• [Task to complete]
Retype everything from the line containing "Предусмотрены" down to the line containing "Inspecteur Gadget", without the pictures.

§

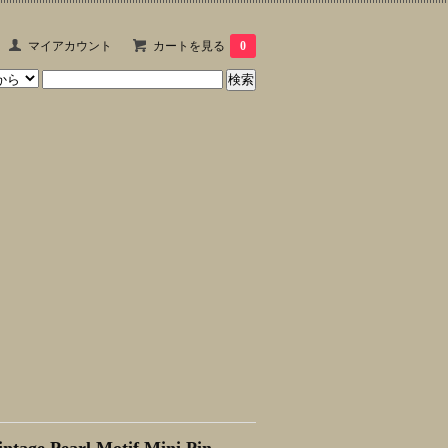
マイアカウント
カートを見る
0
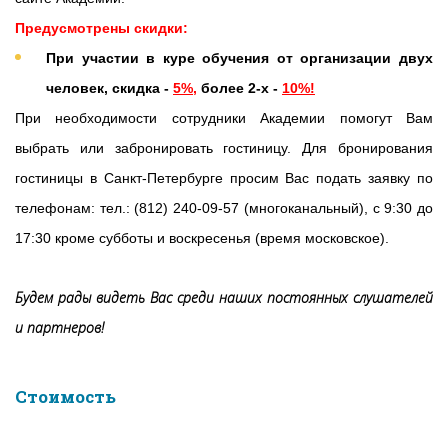
Предусмотрены
скидки:
При участии в куре обучения от организации двух
человек, скидка -
5%
,
более 2-х -
10%!
При необходимости сотрудники Академии помогут Вам
выбрать или забронировать гостиницу. Для бронирования
гостиницы в Санкт-Петербурге просим Вас подать заявку по
телефонам: тел.: (812) 240-09-57 (многоканальный), с 9:30 до
17:30 кроме субботы и воскресенья (время московское).
Будем рады видеть Вас среди наших постоянных слушателей
и партнеров!
Стоимость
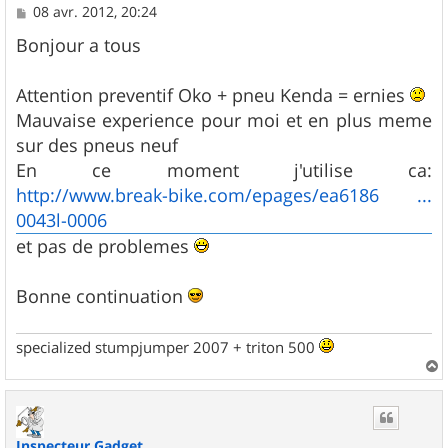
M
08 avr. 2012, 20:24
e
s
Bonjour a tous
s
a
g
Attention preventif Oko + pneu Kenda = ernies
e
Mauvaise experience pour moi et en plus meme
sur des pneus neuf
En ce moment j'utilise ca:
http://www.break-bike.com/epages/ea6186 ...
0043l-0006
et pas de problemes
Bonne continuation
specialized stumpjumper 2007 + triton 500
a
u
t
Inspecteur Gadget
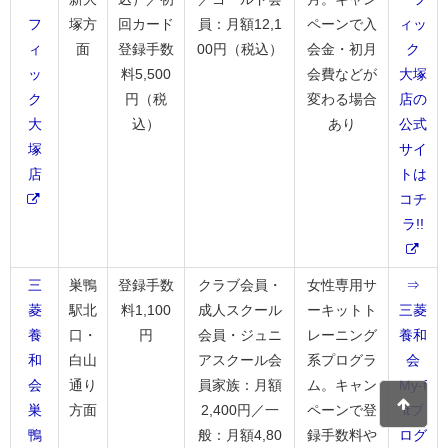
フ
塚方
回カード
員：月額12,1
ペーンで入
ィッ
ィ
面
登録手数
00円（税込）
会金・初月
ク
ッ
料5,500
会費などが
大塚
ク
円（税
変わる場合
店の
大
込）
あり
公式
塚
サイ
店
トは
コチ
ラ!!
三
巣鴨
登録手数
クラブ会員・
女性専用サ
⇒
菱
駅北
料1,100
成人スクール
ーキットト
三菱
養
口・
円
会員・ジュニ
レーニング
養和
和
白山
アスクール会
系プログラ
会
会
通り
員家族：月額
ム。キャン
My-f
巣
方面
2,400円／一
ペーンで登
itプ
鴨
般：月額4,80
録手数料や
ログ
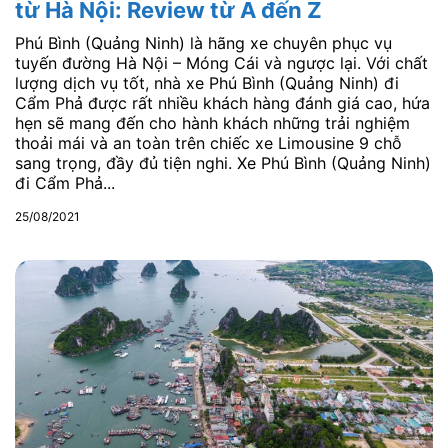
từ Hà Nội: Review từ A đến Z
Phú Bình (Quảng Ninh) là hãng xe chuyên phục vụ
tuyến đường Hà Nội – Móng Cái và ngược lại. Với chất
lượng dịch vụ tốt, nhà xe Phú Bình (Quảng Ninh) đi
Cẩm Phả được rất nhiều khách hàng đánh giá cao, hứa
hẹn sẽ mang đến cho hành khách những trải nghiệm
thoải mái và an toàn trên chiếc xe Limousine 9 chỗ
sang trọng, đầy đủ tiện nghi. Xe Phú Bình (Quảng Ninh)
đi Cẩm Phả...
25/08/2021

§

• [Solution below]
Предусмотрены
скидки:
При участии в куре обучения от организации двух
человек, скидка -
5%
,
более 2-х -
10%!
При необходимости сотрудники Академии помогут Вам
выбрать или забронировать гостиницу. Для бронирования
гостиницы в Санкт-Петербурге просим Вас подать заявку по
телефонам: тел.: (812) 240-09-57 (многоканальный), с 9:30 до
17:30 кроме субботы и воскресенья (время московское).
Будем рады видеть Вас среди наших постоянных слушателей
и партнеров!
Стоимость
M
08 avr. 2012, 20:24
e
s
Bonjour a tous
s
a
g
Attention preventif Oko + pneu Kenda = ernies
e
Mauvaise experience pour moi et en plus meme
sur des pneus neuf
En ce moment j'utilise ca:
http://www.break-bike.com/epages/ea6186 ...
0043l-0006
et pas de problemes
Bonne continuation
specialized stumpjumper 2007 + triton 500
a
u
t
Inspecteur Gadget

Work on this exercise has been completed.